Featuring cherita!

March 26, 2015

Poetry Friday--Down to the Wire

Originally, the deadline for the Sketchbook Project was January 31, 2015, but, it was extended to March 31, 2015. Bad move. It gave me more time to procrastinate and now it's down to the wire. Will I get it in the mail and postmarked by March 31?

Silly me, I thought the sketchbook was the size of half a 8.5" X 11" piece of paper. I should have known better and taken it out of the envelope and measured it. I spent a lot of time setting all the photos and poems in place so that I could print it on the photocopier and when folded in half would be a perfect little book. My plan was to simply replace the sketchbook pages. I did print it on the photocopier and folded it. It looked great--spaced right, the photos ended up next to the poems, etc. However, the sketchbook, it turns out, is 5" X 7" and I'm up the proverbial creek without a paddle. So, now I'm resizing it, trying to figure out how to set the margins so that it prints only in a portion of the sheet. It's like a giant puzzle, and I'm not a puzzle person. I may not make it. Thirty-two pages never seemed so long!

If you click on the Sketchbook Project link on the right-hand side of the page, you can see the poems in the Sketchbook Project that I have posted since last spring. There are two that I hadn't posted earlier; I'm going to share those today.

I was reading through old reports from The National Child Labor Committee (NCLC) and "found" this poem that I used for the first poem in the book:
Collective Guilt
A poem composed of the words of Florence Kelley found in the "Report from the National Consumers' League" from the Proceedings of the Third Annual Meeting of the National Child Labor Committee, 1907

Young children pick the cotton
that we are wearing;
they help to spin it.
They help to stitch
it in the factories.

They have to do
with the distribution
of all our goods.

They are in the shoe factories.
They are in the garment
trade by thousands.
They are in the hat factories...

No one is free today
from participating in this
particular evil.

No one.

The photo and poem I used to end the book:
Title: John Howell, an Indianapolis newsboy, makes $.75 some days. Begins at 6 a.m., Sundays. Lives at 215 W. Michigan St.) Location: Indianapolis, Indiana. Created: 1908 August. Library of Congress: LC-DIG-nclc-03225


This photo is unusable.
I am in it.
The story is not about me.
I am merely the means,
I hope--I pray--
to a happy ending.

Here's a photo of an NCLC exhibit panel, which I have decided to use on the back cover:

If I get the book turned in on time, then it will be digitized, and, you'll be able to see it online. I'll let you know if and when that happens.

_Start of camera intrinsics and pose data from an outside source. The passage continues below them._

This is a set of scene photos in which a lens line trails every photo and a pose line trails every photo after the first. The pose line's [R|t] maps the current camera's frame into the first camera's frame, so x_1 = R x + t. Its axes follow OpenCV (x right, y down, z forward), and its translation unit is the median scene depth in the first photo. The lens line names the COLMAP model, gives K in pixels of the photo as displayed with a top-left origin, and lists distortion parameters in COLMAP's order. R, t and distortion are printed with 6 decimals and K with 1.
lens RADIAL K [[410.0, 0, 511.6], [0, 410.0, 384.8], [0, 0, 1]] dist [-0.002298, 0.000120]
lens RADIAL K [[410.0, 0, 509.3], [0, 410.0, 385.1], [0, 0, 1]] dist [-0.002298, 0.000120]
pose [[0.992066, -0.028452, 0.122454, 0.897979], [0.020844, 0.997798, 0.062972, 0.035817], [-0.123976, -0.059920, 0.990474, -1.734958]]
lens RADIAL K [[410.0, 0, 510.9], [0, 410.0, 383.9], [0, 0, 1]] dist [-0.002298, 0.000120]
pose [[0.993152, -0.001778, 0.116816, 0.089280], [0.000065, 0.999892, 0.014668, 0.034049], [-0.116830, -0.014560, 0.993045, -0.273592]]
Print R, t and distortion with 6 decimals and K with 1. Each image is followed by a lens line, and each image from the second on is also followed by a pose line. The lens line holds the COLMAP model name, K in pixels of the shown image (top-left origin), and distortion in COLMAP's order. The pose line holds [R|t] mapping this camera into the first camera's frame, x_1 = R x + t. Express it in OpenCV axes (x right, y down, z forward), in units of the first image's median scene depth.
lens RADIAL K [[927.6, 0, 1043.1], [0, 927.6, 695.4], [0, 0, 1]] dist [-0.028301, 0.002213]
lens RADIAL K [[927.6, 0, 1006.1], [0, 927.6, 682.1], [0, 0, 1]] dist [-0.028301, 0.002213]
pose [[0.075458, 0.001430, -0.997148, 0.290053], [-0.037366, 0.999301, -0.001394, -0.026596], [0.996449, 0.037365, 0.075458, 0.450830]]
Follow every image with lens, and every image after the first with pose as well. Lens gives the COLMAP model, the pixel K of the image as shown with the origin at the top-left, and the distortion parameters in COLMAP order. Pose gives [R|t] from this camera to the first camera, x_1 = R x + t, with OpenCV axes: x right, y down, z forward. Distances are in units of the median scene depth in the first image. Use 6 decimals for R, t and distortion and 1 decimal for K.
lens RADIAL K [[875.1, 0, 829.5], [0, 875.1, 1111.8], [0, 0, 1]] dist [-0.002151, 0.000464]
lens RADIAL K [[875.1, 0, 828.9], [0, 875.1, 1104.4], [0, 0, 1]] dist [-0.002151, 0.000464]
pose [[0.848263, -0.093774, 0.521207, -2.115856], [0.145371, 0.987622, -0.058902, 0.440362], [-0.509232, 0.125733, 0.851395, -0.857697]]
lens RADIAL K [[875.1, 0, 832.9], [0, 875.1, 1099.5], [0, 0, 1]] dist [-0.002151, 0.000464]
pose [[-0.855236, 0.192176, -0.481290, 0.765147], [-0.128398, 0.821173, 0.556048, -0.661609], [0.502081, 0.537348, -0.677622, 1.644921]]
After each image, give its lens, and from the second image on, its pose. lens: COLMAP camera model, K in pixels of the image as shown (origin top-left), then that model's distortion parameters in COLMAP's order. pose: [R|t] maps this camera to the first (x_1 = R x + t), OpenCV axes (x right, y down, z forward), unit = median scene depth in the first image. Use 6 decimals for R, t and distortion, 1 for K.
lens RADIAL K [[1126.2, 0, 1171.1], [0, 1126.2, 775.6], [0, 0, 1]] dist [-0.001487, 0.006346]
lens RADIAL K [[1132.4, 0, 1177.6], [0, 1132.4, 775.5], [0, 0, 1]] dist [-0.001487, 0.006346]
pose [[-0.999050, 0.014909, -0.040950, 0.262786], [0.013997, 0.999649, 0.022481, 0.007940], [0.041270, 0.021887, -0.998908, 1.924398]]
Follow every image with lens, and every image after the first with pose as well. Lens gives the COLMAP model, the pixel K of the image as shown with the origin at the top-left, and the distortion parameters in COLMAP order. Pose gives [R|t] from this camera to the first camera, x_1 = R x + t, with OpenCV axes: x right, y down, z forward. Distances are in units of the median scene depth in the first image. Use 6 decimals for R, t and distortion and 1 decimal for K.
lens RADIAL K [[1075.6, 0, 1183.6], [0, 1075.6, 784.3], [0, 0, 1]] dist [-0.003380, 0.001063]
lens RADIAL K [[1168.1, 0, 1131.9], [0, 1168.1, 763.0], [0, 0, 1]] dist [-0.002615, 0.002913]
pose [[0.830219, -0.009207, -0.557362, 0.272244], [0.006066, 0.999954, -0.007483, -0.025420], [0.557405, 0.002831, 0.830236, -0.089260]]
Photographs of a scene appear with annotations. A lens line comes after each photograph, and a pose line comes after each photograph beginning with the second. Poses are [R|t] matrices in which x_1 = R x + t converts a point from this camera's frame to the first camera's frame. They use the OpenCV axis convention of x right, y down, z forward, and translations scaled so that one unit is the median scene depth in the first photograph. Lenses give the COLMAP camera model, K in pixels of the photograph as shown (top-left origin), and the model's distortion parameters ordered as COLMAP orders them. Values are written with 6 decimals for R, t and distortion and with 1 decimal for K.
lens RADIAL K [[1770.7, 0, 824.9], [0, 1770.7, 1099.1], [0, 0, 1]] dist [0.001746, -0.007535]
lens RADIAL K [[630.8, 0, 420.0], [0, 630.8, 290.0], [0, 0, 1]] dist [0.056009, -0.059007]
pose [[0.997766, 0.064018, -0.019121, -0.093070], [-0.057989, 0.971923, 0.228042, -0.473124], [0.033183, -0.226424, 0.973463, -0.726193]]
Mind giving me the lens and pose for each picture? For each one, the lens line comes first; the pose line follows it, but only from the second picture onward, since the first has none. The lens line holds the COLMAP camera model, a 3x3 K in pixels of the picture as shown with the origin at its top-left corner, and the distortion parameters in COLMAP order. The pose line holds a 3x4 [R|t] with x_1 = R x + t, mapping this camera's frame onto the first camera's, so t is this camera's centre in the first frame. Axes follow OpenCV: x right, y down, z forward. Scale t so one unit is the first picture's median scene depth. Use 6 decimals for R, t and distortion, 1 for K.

I'm probably not going to purchase a sketchbook for next year. I think the project is better suited for artists and the media they use. If I'm going to put that much work into a book of poems, then I might as well use the effort to try to sell it! I did enjoy what I created over the past year. I probably could write a few more poems and have real book, but for now, I'm stepping away...

Stop by the Poetry Friday Round-Up where today it is being hosted by Jone at Check It Out.


  1. What a terrible disappointment to get so far and then have technical difficulties! I hope you are able to get this done -- your work is too insightful on such a significant topic to let it go by the wayside. We are all cheering you on, Diane!

    1. Thanks, Keri. It'll go out, just not in the shape I imagined!

  2. Good luck getting the technical stuff straightened out. Glad to hear you enjoyed all the work you did for this project. Looking forward to seeing your book online!

    1. It's not looking good, today. :-( The copy machine is my enemy.

  3. I'm rooting for you, Diane! You've spent so much time and passion on this project, it's GOT to go forward. Your last page poem gave me chills.

  4. So powerful. I wish there was not still truth in that 1907 poem.

    Good good luck. You always do such cool things!

    1. The children around the world work so we can buy cheap goods. You have to wonder why we need so much of it.

  5. I've enjoyed all your poems, a reprise of the child labor problems of the past. Sorry for the problems when you've worked so hard to do this, Diane. It would make a book that would be important I think. There are still children laboring today, more hidden, and the laws on the books still don't keep them safe.

    1. So true, Linda. We don't help matters by electing politicians who think that workers have problems because they're lazy.

  6. What a project! What a journey! The way you use historic photos and primary source material is worthy of a book. Seriously. You could write a book for teachers who are HUNGRY for ways to get kids to this material and use it creatively...as you have!

  7. Hi Diane i took part in this chllenge and
    I am inviting you to write a poem on love in Ten Lines if you wish to participate follow link below

    much love...

  8. Diane, I hope the machine(s) will be nicer as the deadline looms. Technical glitches can't undo the magnificent work you've done, though, in telling this story/these stories. Thank you for sharing along the way.